[[ SOURCE INFORMATION, beginning ]]
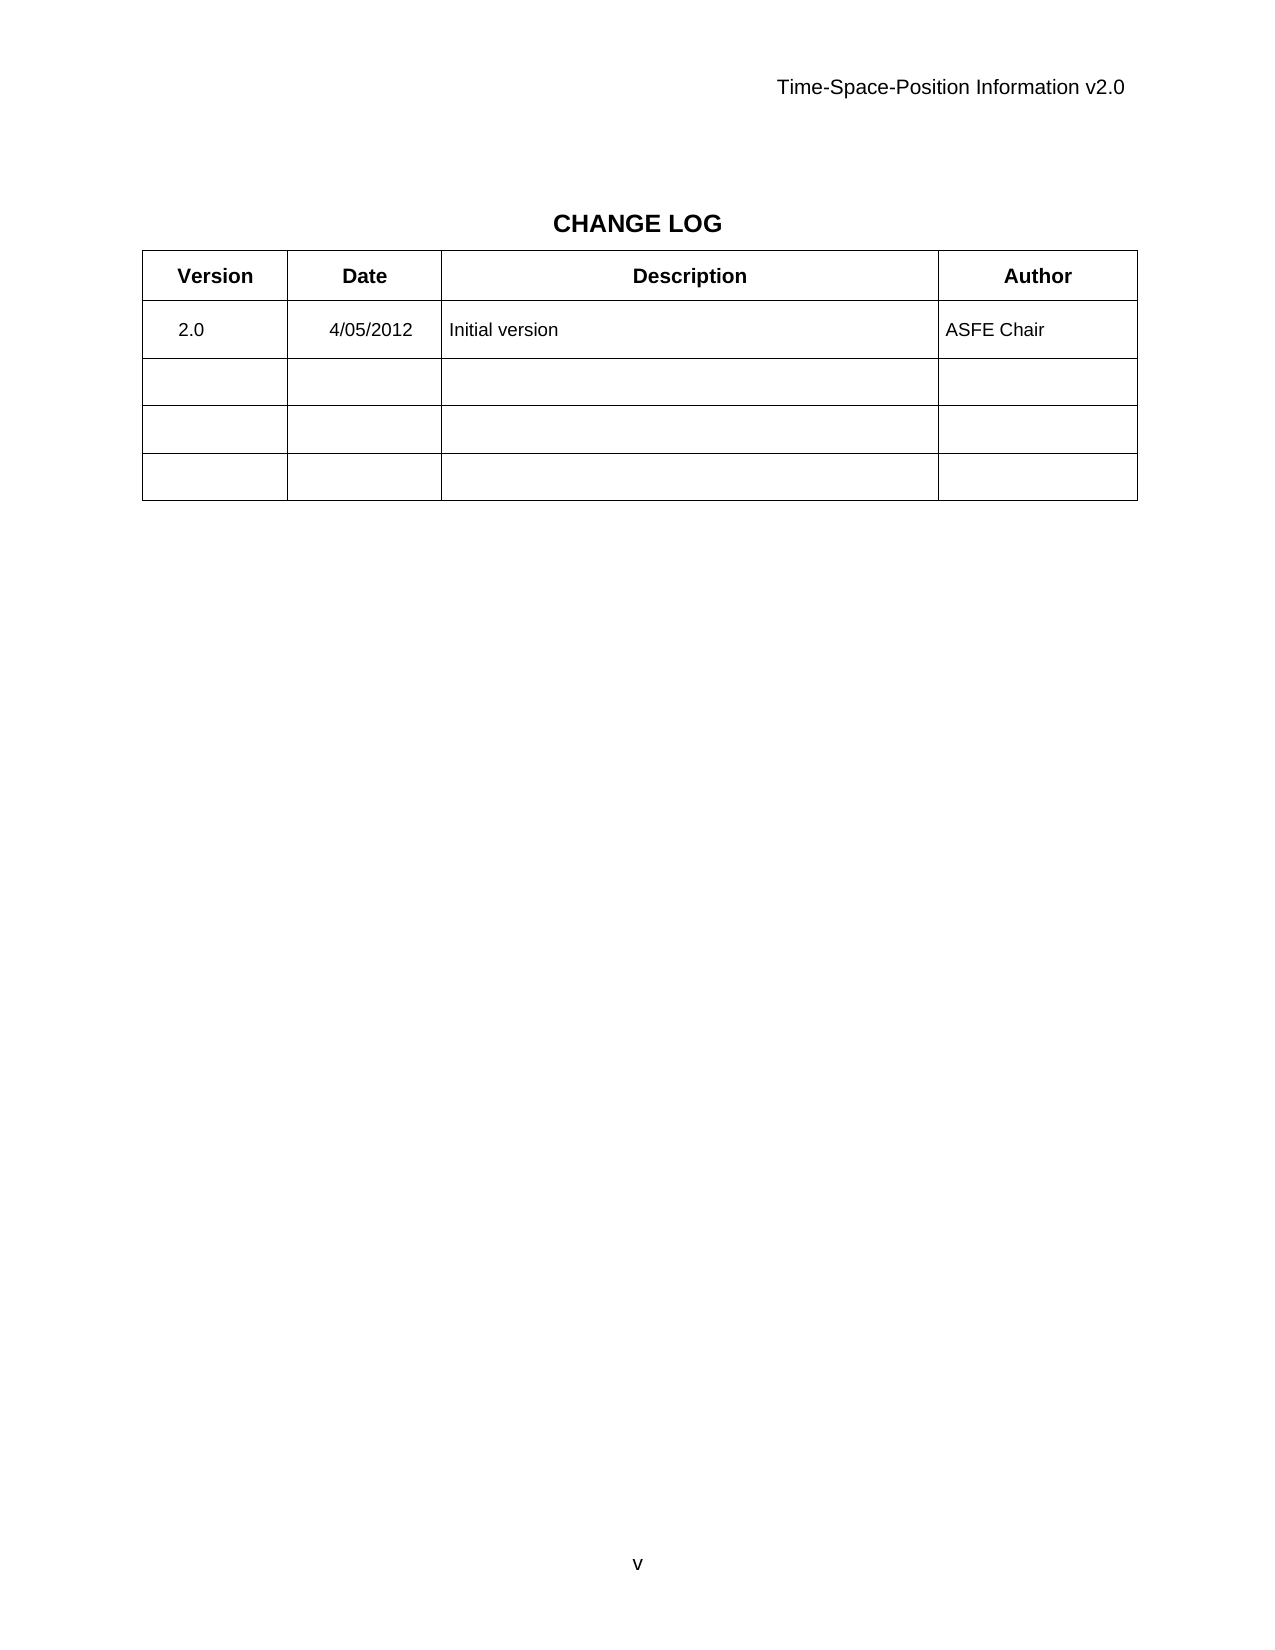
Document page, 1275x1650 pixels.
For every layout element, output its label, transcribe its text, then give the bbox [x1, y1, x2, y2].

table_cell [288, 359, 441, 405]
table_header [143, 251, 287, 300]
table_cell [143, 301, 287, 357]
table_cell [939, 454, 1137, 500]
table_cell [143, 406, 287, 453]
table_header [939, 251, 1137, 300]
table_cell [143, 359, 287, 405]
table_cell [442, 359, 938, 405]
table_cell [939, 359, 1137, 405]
text CHANGE LOG [150, 209, 1125, 238]
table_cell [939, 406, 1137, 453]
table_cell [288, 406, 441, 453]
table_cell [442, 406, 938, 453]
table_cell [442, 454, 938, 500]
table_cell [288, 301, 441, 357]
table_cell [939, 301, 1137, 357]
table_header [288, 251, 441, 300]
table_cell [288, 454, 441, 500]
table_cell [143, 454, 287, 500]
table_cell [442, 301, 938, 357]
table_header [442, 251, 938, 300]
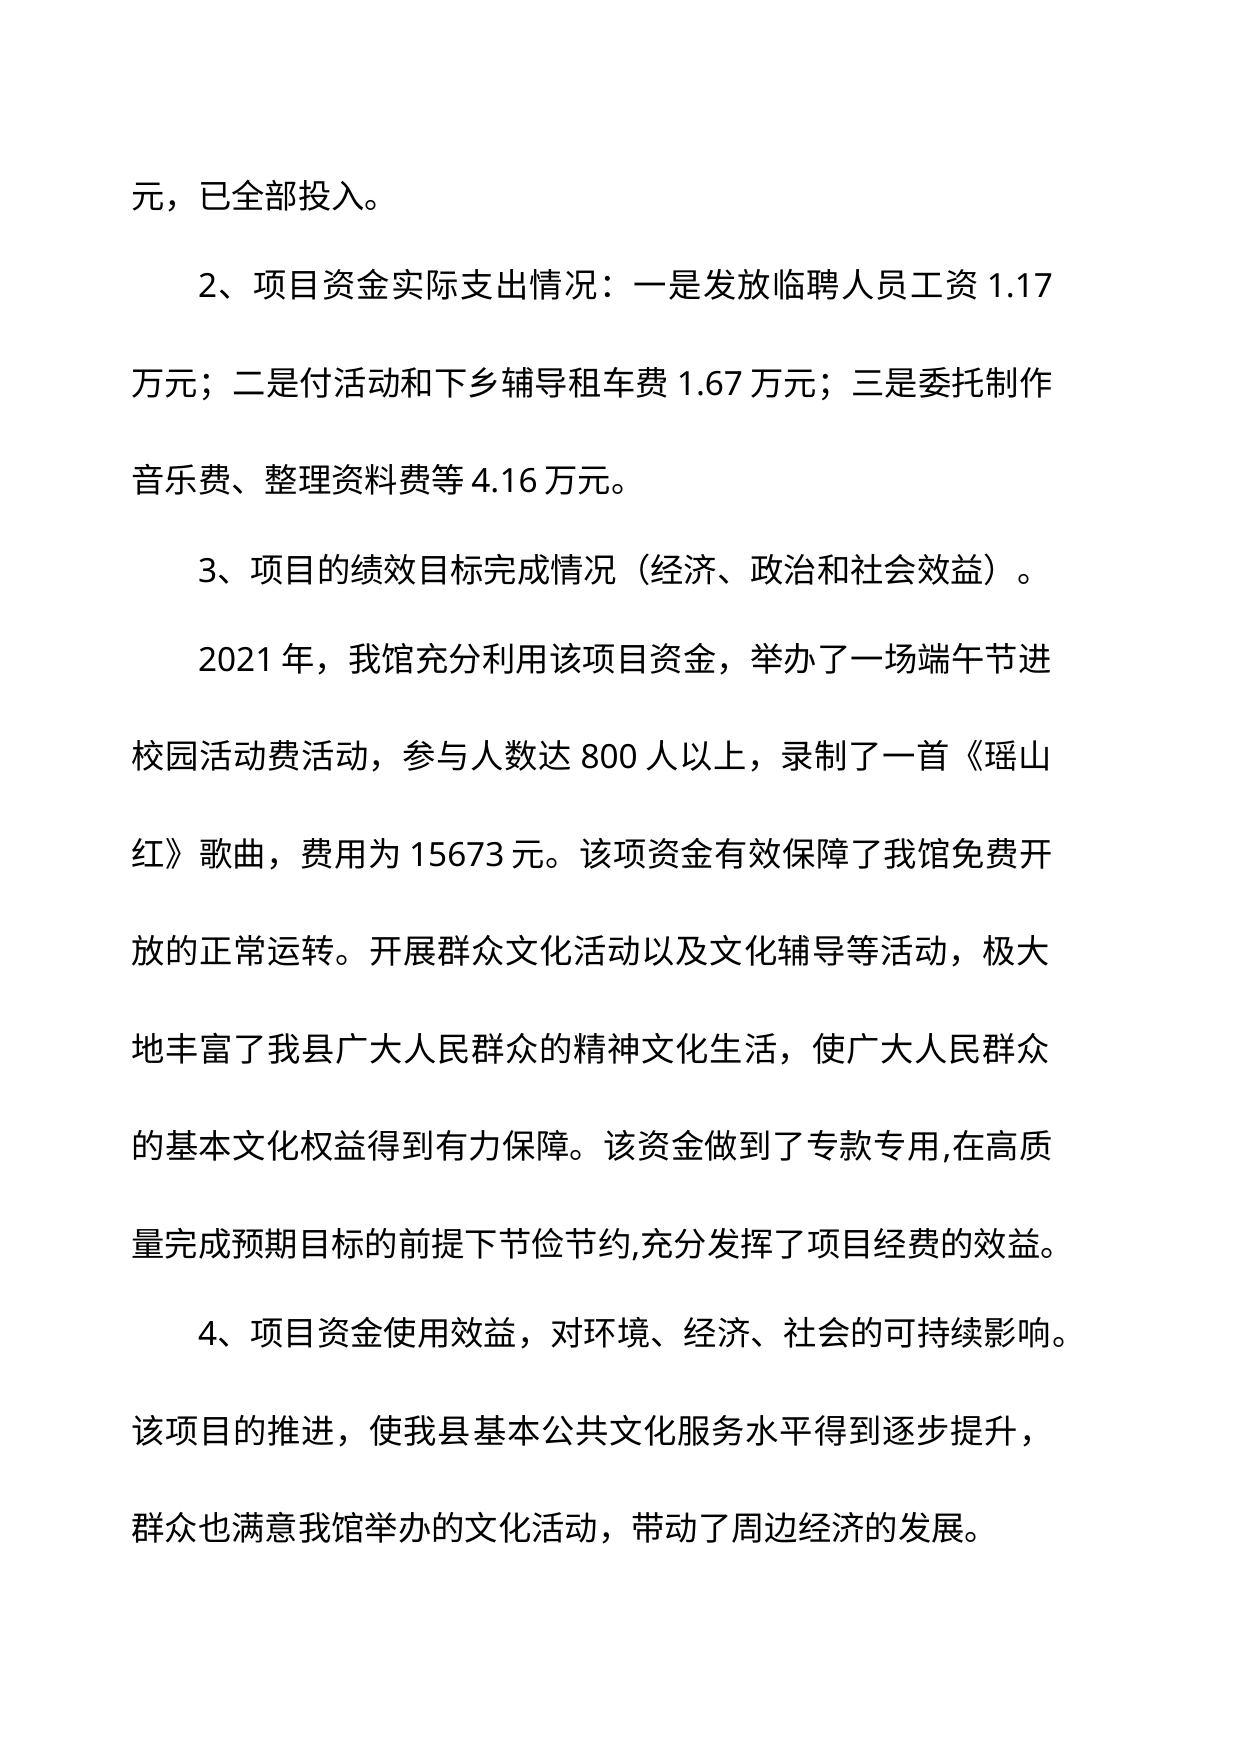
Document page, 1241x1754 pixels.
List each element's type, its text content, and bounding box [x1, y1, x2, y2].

text 2021年，我馆充分利用该项目资金，举办了一场端午节进校园活动费活动，参与人数达800人以上，录制了一首《瑶山红》歌曲，费用为15673元。该项资金有效保障了我馆免费开放的正常运转。开展群众文化活动以及文化辅导等活动，极大地丰富了我县广大人民群众的精神文化生活，使广大人民群众的基本文化权益得到有力保障。该资金做到了专款专用,在高质量完成预期目标的前提下节俭节约,充分发挥了项目经费的效益。 [131, 624, 1053, 1274]
text 3、项目的绩效目标完成情况（经济、政治和社会效益）。 [131, 535, 1053, 600]
text 2、项目资金实际支出情况：一是发放临聘人员工资1.17万元；二是付活动和下乡辅导租车费1.67万元；三是委托制作音乐费、整理资料费等4.16万元。 [131, 251, 1053, 511]
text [131, 162, 1053, 227]
text 4、项目资金使用效益，对环境、经济、社会的可持续影响。该项目的推进，使我县基本公共文化服务水平得到逐步提升，群众也满意我馆举办的文化活动，带动了周边经济的发展。 [131, 1298, 1053, 1558]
[[ SOURCE INFORMATION, end ]]
▶ **WHAT NEEDS TO BE DONE**
When you reproduce the material, keep every word exact and leave each picture out.

▶ **YOUR RESPONSE**
Document page, 1275x1650 pixels.
For every layout element, output its label, transcribe its text, then give the bbox [x1, y1, x2, y2].

table_cell [288, 359, 441, 405]
table_header [143, 251, 287, 300]
table_cell [143, 301, 287, 357]
table_cell [939, 454, 1137, 500]
table_cell [143, 406, 287, 453]
table_header [939, 251, 1137, 300]
table_cell [143, 359, 287, 405]
table_cell [442, 359, 938, 405]
table_cell [939, 359, 1137, 405]
text CHANGE LOG [150, 209, 1125, 238]
table_cell [939, 406, 1137, 453]
table_cell [288, 406, 441, 453]
table_cell [442, 406, 938, 453]
table_cell [442, 454, 938, 500]
table_cell [288, 301, 441, 357]
table_cell [939, 301, 1137, 357]
table_header [288, 251, 441, 300]
table_cell [288, 454, 441, 500]
table_cell [143, 454, 287, 500]
table_cell [442, 301, 938, 357]
table_header [442, 251, 938, 300]
Document page, 1241x1754 pixels.
List each element's type, its text content, and bounding box [x1, y1, x2, y2].

text 2021年，我馆充分利用该项目资金，举办了一场端午节进校园活动费活动，参与人数达800人以上，录制了一首《瑶山红》歌曲，费用为15673元。该项资金有效保障了我馆免费开放的正常运转。开展群众文化活动以及文化辅导等活动，极大地丰富了我县广大人民群众的精神文化生活，使广大人民群众的基本文化权益得到有力保障。该资金做到了专款专用,在高质量完成预期目标的前提下节俭节约,充分发挥了项目经费的效益。 [131, 624, 1053, 1274]
text 3、项目的绩效目标完成情况（经济、政治和社会效益）。 [131, 535, 1053, 600]
text 2、项目资金实际支出情况：一是发放临聘人员工资1.17万元；二是付活动和下乡辅导租车费1.67万元；三是委托制作音乐费、整理资料费等4.16万元。 [131, 251, 1053, 511]
text [131, 162, 1053, 227]
text 4、项目资金使用效益，对环境、经济、社会的可持续影响。该项目的推进，使我县基本公共文化服务水平得到逐步提升，群众也满意我馆举办的文化活动，带动了周边经济的发展。 [131, 1298, 1053, 1558]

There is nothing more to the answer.